A final safety step: ensure that any furniture near or above the play area is properly anchored. Bookshelves, dressers, and wall-mounted shelves should be secured with anti-tip hardware. This is not directly about the floor, but it protects the space where baby will be most active.

Completed nursery floor checklist setup showing secured furniture and a cushioned play area ready for a newborn

Quick Reference Checklist

  • Identify base flooring type and its limitations
  • Deep clean floors before furniture placement
  • Designate a specific play zone location
  • Select and place a cushioned, non-toxic play surface
  • Verify all safety certifications and materials
  • Confirm slip resistance of mat on your specific floor type
  • Test caregiver comfort by sitting and kneeling on the surface
  • Ensure play surface is easy to clean
  • Anchor all furniture near the play area

Browse our nursery play mats collection to find the right fit.

FAQ

Q: When should I set up the nursery floor before baby arrives?
A: Aim to have the floor prepared by 36 weeks. This gives you time to air out any new products and make adjustments before the busy postpartum period begins.
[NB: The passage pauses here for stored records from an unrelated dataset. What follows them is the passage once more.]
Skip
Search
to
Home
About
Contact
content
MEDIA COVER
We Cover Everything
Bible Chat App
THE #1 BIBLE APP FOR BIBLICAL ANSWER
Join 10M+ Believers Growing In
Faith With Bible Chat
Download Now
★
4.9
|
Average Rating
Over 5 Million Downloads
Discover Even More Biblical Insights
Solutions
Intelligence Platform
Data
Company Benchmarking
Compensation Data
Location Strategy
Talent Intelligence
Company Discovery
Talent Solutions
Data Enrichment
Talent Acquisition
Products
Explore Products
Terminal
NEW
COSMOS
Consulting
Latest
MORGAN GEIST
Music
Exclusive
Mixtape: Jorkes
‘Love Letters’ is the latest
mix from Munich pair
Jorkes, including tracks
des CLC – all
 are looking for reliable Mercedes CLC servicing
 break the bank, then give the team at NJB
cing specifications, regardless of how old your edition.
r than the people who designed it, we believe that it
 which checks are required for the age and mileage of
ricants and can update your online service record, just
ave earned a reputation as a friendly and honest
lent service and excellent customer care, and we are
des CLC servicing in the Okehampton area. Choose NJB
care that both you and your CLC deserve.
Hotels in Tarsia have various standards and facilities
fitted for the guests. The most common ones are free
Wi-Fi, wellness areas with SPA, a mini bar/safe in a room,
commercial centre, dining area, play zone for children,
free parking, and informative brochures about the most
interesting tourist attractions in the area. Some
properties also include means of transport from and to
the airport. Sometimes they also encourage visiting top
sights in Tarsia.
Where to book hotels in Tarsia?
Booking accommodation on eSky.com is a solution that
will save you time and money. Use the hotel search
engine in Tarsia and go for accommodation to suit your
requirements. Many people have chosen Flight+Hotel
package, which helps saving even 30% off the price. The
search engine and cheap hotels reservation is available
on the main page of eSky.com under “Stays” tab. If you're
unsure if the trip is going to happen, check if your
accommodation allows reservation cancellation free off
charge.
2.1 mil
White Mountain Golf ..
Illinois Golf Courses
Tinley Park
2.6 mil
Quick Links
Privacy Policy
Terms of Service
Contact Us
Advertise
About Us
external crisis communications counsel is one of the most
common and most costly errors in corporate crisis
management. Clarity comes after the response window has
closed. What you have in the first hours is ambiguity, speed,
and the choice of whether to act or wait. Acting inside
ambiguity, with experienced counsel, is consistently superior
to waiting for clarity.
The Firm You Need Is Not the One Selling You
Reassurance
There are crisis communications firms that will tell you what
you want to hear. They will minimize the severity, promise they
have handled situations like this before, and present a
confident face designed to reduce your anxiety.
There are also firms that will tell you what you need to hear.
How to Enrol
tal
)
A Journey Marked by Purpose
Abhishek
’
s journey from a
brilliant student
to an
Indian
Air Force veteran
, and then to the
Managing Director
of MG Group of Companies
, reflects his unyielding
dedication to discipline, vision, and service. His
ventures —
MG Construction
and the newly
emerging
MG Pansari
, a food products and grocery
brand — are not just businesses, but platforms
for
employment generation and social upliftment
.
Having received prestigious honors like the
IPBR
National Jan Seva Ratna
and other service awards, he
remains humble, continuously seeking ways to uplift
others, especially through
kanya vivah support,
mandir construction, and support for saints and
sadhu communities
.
Q: Do I need a play mat from day one, or can I wait?
A: The AAP recommends tummy time from the first days home. Having a cushioned surface ready from the start means you can begin tummy time immediately without scrambling to find a suitable spot.

Q: Is it safe to let a newborn do tummy time on a memory foam surface?
A: Yes, as long as tummy time is always supervised and the surface is firm enough that baby's face does not sink into it. Quality memory foam play mats are designed to be supportive, not plush like a mattress.